Among the retired ranchmen of Spokane county who deserve prominent mention in this work should be named James Montgomery Perry, who located at Cheney thirty-four years ago and is, therefore, one of the pioneers of this section. He was born in New York state, April 20, 1846, and is a son of Oren and Margaret (Tabor) Perry. The father died in 1852, when his son James was six years of age, but the mother survived until 1901.
James M. Perry received his early education in the public schools of the Empire state. After leaving school he worked on a farm and continued there until twenty years of age. He then went to Holley, New York, and secured employment in a flour and feed store. After giving up this position he came westward to Nebraska, where be applied himself to farming for seven years. Believing that the Pacific coast presented more favorable inducements, he removed to California, remaining, however, only a short time in that state. He next became a resident of Oregon and worked in a sawmill for two years. In 1877 he arrived at Cheney and took up a preemption claim of one hundred and sixty acres. Subsequently he purchased tracts of eighty, two hundred and forty and four hundred and forty acres respectively, thus becoming the owner of nine hundred and twenty acres of land in Spokane county. He applied himself successfully to farming until 1905, when he disposed of a portion of his land and bought property in Cheney. On account of ill health he retired from active operations and has since made his home in town. In 1910 he sold four hundred and forty acres but still retains two hundred and forty acres, which he rents to other persons.
On March 4, 1874, Mr. Perry was married to Miss Marie C. Salisbury, a daughter of Ackland Salisbury, whose ancestors were pioneers of New York state. Mr. and Mrs. Perry are the parents of one child, Grace, who is the wife of L. C. Van Patten. In politics Mr. Perry supports the republican party. He has been an active worker in its behalf and has attended many county conventions at Spokane. He belongs to the Masonic order, and has served as chaplain of the lodge at Cheney. He was also for many years a member of the Commercial Club of Cheney.

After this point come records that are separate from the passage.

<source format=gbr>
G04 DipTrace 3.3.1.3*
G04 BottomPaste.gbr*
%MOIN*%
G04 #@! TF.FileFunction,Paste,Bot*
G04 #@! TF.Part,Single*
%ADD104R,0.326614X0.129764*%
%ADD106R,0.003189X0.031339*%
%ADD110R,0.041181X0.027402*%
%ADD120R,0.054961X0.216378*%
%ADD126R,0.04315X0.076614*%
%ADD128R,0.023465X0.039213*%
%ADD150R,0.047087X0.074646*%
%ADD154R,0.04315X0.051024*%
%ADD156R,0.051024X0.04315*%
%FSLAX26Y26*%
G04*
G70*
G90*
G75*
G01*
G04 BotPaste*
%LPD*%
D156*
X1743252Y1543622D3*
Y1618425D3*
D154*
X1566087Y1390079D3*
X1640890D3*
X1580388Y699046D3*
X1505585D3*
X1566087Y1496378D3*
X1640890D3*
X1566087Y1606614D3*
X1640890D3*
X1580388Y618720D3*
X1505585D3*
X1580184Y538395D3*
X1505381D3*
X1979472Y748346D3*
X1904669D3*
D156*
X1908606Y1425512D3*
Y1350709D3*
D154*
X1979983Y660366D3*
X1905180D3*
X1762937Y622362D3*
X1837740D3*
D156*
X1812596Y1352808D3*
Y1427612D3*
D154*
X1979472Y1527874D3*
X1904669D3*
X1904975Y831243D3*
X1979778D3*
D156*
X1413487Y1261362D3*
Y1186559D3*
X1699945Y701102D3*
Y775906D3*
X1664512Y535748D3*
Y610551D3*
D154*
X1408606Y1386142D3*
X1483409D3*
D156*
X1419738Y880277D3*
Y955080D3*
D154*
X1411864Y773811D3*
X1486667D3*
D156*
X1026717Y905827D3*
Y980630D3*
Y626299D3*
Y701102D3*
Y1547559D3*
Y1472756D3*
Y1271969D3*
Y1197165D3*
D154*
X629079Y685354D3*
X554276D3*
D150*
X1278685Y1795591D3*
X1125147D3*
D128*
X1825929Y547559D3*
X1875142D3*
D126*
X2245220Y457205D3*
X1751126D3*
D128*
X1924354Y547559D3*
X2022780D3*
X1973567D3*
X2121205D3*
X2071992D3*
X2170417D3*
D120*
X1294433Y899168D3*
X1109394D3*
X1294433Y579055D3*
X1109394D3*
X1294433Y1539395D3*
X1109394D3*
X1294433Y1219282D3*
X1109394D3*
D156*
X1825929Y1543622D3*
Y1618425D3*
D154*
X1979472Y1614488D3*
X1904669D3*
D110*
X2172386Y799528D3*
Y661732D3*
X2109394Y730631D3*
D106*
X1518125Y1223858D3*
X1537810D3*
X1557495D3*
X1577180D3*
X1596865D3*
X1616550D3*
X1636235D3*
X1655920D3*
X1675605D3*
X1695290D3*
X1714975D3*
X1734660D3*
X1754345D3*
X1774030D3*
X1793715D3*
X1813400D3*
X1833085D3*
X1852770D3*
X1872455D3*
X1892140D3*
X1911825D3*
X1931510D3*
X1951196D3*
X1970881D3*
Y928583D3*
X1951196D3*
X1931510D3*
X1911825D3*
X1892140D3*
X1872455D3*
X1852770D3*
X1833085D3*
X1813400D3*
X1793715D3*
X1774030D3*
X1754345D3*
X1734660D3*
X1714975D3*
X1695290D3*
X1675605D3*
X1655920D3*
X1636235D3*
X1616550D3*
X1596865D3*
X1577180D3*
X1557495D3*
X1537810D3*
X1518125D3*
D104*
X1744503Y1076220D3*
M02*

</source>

He has witnessed many changes in eastern Washington. When he located in Spokane county the country in this region was largely uninhabited except by Indians and wild animals, and settlers were often in danger from outbreaks of the savages. Twice Mr. Perry and his family were forced to leave Cheney on account of Indian scares, going the first time to Spokane and the second time to Colfax and on to Walla Walla. Conditions have changed,—the railroad, the telegraph and the wonderful conveniences of an inventive age assisted in the rapid march of progress and today Spokane county is within ready access of the best markets and the people enjoy all the desirable comforts and luxuries of modern life.

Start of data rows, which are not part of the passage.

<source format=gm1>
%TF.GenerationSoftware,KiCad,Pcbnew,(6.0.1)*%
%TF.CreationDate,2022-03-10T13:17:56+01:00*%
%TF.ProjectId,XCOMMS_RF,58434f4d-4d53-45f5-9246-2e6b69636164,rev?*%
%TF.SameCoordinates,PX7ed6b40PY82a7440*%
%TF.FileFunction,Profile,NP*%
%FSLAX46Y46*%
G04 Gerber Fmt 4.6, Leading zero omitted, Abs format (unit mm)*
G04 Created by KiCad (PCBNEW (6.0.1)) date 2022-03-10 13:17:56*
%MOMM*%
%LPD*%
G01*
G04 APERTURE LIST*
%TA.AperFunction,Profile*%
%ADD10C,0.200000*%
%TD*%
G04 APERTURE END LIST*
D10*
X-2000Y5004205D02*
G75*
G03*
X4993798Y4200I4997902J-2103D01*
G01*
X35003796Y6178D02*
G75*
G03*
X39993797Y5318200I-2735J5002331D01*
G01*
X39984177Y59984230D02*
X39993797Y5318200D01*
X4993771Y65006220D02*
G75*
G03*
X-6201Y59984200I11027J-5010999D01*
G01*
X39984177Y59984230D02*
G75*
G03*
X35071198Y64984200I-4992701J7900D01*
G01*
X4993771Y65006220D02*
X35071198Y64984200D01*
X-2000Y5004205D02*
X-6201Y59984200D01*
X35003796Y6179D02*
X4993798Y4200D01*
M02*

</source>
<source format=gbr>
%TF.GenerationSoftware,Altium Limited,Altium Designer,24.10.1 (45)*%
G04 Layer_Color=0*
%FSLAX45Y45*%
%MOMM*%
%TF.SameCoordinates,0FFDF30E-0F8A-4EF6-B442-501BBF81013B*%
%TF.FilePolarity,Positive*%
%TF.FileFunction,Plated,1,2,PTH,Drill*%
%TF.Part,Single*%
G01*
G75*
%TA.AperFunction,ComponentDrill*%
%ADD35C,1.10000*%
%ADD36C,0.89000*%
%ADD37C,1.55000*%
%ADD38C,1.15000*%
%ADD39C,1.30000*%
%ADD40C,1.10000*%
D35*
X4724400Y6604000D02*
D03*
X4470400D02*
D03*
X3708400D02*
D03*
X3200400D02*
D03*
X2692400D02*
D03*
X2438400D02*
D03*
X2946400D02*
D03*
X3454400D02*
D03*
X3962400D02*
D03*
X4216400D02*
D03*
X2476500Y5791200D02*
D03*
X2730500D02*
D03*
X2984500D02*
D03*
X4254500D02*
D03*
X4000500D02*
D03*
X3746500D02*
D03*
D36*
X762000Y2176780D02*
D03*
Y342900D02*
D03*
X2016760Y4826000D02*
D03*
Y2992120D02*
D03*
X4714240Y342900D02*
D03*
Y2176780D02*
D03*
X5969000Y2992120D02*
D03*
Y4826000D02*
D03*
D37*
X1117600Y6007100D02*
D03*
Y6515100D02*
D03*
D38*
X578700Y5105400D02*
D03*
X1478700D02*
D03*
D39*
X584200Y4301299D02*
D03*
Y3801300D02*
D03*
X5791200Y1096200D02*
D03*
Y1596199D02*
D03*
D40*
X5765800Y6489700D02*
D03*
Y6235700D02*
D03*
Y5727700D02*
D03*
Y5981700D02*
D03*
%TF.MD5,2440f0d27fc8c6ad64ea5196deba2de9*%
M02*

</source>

Mr. Perry showed rare public spirit at the time when the bill for the support of the State Normal school was vetoed, when he with a number of others signed notes to prevent the school from closing until the state appropriation could be made. His daughter is a graduate of that school. Mr. and Mrs. Perry became members of the Methodist church in 1884, and ever since have been very prominent in church and temperance work. Both have served as officers in the church, and Mrs. Perry is an officer in the Ladies' Aid Society. She is a member of the Order of the Eastern Star, as is her daughter and her son-in-law, having lately been elected sec¬retary of the local Masonic lodge. It is largely to the pioneers that the people of eastern Washington owe the blessing they now enjoy and no one of that noble class is more sincerely respected than James M. Perry.